Instruction: Take the entries that follow and write them out again, word for word.

═══ Listed records ═══

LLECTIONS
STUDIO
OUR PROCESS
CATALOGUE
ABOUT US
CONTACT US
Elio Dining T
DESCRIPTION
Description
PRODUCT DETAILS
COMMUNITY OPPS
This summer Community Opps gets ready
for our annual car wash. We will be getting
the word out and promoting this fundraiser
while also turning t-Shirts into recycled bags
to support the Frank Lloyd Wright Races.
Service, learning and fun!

═══

Output of the exercise:
LLECTIONS
STUDIO
OUR PROCESS
CATALOGUE
ABOUT US
CONTACT US
Elio Dining T
DESCRIPTION
Description
PRODUCT DETAILS
COMMUNITY OPPS
This summer Community Opps gets ready
for our annual car wash. We will be getting
the word out and promoting this fundraiser
while also turning t-Shirts into recycled bags
to support the Frank Lloyd Wright Races.
Service, learning and fun!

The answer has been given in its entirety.